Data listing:
═══
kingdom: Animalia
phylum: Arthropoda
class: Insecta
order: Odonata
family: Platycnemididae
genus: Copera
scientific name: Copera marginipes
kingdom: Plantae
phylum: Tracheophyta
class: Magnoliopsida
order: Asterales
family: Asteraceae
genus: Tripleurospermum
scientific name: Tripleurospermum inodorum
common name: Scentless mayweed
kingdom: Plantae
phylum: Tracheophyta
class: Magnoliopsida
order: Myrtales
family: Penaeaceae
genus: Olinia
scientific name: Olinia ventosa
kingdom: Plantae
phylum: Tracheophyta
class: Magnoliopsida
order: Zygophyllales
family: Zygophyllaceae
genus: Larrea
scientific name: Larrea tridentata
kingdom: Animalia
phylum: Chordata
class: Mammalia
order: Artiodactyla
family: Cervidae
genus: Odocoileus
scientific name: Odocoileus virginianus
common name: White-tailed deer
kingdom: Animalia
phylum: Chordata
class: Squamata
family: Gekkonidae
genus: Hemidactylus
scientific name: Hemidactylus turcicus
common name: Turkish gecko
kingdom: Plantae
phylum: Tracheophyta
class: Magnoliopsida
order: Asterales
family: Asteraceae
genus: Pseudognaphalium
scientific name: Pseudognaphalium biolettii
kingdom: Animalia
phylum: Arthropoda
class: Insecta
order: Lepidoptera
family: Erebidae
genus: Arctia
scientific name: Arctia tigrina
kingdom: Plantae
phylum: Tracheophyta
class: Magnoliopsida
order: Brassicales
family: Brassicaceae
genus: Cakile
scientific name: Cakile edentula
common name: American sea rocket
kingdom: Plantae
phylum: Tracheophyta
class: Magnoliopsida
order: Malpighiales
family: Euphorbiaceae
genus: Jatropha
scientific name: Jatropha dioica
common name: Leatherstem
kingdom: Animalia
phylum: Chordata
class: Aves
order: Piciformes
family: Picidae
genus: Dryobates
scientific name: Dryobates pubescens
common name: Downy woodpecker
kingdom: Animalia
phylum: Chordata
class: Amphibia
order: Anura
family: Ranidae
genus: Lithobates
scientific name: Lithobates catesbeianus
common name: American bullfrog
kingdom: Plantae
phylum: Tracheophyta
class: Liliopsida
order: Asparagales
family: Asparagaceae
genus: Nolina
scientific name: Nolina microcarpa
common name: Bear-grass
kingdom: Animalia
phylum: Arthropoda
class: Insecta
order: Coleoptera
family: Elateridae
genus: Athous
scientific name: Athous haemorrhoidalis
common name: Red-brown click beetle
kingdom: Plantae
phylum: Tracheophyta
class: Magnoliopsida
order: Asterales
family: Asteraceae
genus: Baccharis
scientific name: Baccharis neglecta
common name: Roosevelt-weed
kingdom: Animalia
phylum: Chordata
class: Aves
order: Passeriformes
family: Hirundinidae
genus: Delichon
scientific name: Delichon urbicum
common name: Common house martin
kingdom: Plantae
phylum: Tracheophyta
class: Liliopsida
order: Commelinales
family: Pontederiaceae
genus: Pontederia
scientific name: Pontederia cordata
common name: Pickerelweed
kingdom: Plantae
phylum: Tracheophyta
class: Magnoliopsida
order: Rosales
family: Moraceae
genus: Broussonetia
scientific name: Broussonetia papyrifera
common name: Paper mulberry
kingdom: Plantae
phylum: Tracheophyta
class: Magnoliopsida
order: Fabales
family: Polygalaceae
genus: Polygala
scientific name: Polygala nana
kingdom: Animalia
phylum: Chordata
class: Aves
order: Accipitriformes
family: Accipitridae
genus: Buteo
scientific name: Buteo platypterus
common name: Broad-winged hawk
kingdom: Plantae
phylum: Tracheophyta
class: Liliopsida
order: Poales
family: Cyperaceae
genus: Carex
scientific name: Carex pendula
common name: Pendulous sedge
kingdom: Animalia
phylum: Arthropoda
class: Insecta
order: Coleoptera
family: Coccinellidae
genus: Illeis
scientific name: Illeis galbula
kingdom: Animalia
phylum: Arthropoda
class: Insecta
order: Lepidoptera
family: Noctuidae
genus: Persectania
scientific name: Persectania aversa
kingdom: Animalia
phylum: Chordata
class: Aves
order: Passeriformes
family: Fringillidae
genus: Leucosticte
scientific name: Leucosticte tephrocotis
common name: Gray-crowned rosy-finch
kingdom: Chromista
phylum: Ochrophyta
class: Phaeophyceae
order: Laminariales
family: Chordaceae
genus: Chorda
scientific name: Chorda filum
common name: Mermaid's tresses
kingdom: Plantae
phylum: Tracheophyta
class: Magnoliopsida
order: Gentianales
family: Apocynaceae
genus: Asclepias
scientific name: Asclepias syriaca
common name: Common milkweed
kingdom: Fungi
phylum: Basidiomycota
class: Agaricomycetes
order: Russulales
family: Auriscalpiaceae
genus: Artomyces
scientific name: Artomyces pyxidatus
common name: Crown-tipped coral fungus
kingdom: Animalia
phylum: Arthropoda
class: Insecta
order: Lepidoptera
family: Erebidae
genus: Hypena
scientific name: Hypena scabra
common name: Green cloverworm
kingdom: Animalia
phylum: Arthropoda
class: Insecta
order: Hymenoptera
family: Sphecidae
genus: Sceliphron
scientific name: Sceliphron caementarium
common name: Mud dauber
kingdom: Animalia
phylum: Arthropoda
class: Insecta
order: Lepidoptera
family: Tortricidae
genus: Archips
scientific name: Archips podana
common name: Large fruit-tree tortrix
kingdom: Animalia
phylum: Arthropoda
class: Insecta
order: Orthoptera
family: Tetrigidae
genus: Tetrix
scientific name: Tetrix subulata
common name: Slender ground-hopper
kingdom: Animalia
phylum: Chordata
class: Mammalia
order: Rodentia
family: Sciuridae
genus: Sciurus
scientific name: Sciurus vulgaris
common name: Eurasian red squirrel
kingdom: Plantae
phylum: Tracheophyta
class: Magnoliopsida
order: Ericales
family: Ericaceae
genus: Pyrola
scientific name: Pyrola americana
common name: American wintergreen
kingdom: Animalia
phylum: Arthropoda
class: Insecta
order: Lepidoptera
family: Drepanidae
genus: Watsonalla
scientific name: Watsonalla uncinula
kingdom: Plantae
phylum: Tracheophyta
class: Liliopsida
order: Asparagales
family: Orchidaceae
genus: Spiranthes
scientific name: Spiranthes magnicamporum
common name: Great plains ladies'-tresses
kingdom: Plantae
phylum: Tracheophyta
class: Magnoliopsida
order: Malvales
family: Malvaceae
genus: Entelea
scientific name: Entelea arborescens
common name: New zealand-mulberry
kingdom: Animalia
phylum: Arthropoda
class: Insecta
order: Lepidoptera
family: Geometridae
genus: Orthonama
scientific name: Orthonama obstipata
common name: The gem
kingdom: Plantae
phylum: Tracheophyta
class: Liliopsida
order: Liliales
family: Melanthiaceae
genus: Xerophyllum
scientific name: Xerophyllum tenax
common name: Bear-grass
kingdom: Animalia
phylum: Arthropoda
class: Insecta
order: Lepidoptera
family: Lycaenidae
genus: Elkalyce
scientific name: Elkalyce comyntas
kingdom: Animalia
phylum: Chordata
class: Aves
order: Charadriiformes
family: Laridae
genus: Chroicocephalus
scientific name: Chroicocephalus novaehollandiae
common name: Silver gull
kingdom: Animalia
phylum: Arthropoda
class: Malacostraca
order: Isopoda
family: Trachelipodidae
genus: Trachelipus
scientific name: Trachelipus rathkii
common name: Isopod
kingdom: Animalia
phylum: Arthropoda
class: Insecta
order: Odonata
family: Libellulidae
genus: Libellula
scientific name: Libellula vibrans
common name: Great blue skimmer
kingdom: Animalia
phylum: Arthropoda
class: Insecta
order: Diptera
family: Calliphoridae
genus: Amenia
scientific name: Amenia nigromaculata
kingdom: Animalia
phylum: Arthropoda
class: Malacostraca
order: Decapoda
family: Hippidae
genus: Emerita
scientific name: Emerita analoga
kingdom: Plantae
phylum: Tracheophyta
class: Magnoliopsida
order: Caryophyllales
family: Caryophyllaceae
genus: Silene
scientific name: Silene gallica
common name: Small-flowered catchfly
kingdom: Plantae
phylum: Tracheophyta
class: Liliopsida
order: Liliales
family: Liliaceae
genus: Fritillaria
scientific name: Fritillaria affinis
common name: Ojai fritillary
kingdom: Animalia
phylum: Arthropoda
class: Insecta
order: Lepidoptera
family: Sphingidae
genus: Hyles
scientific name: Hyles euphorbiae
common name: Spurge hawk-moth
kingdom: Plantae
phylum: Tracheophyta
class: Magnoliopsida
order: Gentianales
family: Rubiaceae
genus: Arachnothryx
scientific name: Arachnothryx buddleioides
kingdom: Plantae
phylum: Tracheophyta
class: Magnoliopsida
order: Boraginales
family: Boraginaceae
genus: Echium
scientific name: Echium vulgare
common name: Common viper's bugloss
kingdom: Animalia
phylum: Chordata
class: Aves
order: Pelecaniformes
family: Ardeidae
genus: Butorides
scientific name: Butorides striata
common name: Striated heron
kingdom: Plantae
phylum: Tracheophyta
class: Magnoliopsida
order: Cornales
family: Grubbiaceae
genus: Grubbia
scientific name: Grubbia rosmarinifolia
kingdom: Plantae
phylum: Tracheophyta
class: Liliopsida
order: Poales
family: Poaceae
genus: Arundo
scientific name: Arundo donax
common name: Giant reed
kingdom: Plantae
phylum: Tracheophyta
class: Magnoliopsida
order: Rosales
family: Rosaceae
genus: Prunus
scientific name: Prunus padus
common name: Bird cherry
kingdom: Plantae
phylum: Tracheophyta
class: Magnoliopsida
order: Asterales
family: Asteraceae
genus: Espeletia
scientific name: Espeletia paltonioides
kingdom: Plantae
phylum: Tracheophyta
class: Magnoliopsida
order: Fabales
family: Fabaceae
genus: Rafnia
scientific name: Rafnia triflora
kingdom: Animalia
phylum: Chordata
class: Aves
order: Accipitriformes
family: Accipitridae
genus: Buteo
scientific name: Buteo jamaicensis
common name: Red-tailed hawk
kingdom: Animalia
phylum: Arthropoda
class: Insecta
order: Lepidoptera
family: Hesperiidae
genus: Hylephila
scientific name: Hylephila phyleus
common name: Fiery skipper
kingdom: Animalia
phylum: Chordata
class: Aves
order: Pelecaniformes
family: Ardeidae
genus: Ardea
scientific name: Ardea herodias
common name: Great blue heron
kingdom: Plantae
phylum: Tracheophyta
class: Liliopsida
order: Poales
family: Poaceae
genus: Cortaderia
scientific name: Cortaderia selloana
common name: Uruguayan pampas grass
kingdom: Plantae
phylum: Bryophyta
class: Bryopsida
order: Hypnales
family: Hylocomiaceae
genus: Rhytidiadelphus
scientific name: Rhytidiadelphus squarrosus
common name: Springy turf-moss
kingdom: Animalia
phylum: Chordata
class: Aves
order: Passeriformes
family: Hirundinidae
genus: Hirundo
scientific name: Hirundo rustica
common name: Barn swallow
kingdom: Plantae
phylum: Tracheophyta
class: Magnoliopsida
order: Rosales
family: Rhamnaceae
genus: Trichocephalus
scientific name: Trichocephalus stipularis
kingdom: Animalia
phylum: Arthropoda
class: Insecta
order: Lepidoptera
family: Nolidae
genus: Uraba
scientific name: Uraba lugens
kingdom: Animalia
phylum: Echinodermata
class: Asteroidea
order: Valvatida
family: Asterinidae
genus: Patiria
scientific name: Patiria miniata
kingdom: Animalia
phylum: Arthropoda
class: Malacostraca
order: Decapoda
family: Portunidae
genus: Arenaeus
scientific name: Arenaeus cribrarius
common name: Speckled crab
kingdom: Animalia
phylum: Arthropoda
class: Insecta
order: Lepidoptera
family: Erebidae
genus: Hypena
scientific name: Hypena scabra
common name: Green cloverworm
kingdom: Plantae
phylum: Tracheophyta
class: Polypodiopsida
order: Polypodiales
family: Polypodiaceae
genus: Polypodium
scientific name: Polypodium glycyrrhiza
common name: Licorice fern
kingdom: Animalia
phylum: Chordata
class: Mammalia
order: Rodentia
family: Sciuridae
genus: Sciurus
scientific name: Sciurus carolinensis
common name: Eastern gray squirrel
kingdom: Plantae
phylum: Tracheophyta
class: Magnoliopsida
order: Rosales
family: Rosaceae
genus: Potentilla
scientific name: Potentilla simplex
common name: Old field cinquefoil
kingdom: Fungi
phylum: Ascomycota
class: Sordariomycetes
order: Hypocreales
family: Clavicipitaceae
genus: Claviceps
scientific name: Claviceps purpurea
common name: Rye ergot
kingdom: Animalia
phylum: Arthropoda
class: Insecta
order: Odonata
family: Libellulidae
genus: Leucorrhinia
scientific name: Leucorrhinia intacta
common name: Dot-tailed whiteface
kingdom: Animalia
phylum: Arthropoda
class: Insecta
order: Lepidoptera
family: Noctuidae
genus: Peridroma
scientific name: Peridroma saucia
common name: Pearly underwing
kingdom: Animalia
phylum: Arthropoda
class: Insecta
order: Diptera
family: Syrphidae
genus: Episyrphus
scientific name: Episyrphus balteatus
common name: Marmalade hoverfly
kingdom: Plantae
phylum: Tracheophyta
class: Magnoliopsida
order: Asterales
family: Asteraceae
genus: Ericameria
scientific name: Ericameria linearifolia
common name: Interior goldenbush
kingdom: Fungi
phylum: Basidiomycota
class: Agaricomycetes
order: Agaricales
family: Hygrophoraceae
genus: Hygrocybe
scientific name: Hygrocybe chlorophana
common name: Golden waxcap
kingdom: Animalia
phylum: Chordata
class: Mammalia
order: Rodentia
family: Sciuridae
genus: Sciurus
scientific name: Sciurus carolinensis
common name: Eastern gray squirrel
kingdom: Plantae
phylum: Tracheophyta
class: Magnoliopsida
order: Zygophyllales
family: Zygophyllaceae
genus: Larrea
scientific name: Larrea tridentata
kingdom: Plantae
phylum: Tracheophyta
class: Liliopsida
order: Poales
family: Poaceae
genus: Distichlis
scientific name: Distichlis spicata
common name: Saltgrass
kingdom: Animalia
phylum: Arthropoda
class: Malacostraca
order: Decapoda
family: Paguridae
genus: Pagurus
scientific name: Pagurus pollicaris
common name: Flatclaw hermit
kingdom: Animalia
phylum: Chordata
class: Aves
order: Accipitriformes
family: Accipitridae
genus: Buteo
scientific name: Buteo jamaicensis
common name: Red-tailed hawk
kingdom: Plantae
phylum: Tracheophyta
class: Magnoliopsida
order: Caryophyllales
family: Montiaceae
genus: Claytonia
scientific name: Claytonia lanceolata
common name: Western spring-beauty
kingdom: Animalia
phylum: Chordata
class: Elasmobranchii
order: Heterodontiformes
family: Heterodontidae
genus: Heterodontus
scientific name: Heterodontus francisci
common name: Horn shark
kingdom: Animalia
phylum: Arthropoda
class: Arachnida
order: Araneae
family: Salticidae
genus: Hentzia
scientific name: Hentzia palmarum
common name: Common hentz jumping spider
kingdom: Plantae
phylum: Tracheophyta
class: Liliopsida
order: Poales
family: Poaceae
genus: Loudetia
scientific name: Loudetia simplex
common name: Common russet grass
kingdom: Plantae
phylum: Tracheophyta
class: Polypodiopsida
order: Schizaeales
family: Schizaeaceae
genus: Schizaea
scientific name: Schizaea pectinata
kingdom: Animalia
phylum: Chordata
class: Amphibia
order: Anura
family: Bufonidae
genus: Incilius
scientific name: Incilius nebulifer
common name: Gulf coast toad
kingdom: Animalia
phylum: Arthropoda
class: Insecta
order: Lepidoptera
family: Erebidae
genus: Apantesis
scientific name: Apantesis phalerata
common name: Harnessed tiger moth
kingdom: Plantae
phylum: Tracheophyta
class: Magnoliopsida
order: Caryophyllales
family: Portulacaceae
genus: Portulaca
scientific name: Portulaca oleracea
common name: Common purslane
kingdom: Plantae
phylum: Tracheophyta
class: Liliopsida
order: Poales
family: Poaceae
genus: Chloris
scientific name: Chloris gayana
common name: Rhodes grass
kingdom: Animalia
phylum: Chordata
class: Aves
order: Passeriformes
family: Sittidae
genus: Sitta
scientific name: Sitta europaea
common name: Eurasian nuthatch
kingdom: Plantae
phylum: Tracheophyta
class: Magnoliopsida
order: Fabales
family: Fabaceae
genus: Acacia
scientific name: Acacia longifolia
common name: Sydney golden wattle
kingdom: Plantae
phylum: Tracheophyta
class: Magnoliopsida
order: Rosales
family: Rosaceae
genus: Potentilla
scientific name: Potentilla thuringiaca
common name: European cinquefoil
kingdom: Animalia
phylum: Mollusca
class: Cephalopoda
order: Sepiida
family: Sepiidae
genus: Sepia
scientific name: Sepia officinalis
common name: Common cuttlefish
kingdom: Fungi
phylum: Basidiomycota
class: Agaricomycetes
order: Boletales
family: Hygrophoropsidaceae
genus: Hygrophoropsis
═══
STATED GOAL:
Reproduce the records verbatim, beginning with the line that contains "genus: Sitta" and ending with the last line of the records.

FULL OUTPUT:
genus: Sitta
scientific name: Sitta europaea
common name: Eurasian nuthatch
kingdom: Plantae
phylum: Tracheophyta
class: Magnoliopsida
order: Fabales
family: Fabaceae
genus: Acacia
scientific name: Acacia longifolia
common name: Sydney golden wattle
kingdom: Plantae
phylum: Tracheophyta
class: Magnoliopsida
order: Rosales
family: Rosaceae
genus: Potentilla
scientific name: Potentilla thuringiaca
common name: European cinquefoil
kingdom: Animalia
phylum: Mollusca
class: Cephalopoda
order: Sepiida
family: Sepiidae
genus: Sepia
scientific name: Sepia officinalis
common name: Common cuttlefish
kingdom: Fungi
phylum: Basidiomycota
class: Agaricomycetes
order: Boletales
family: Hygrophoropsidaceae
genus: Hygrophoropsis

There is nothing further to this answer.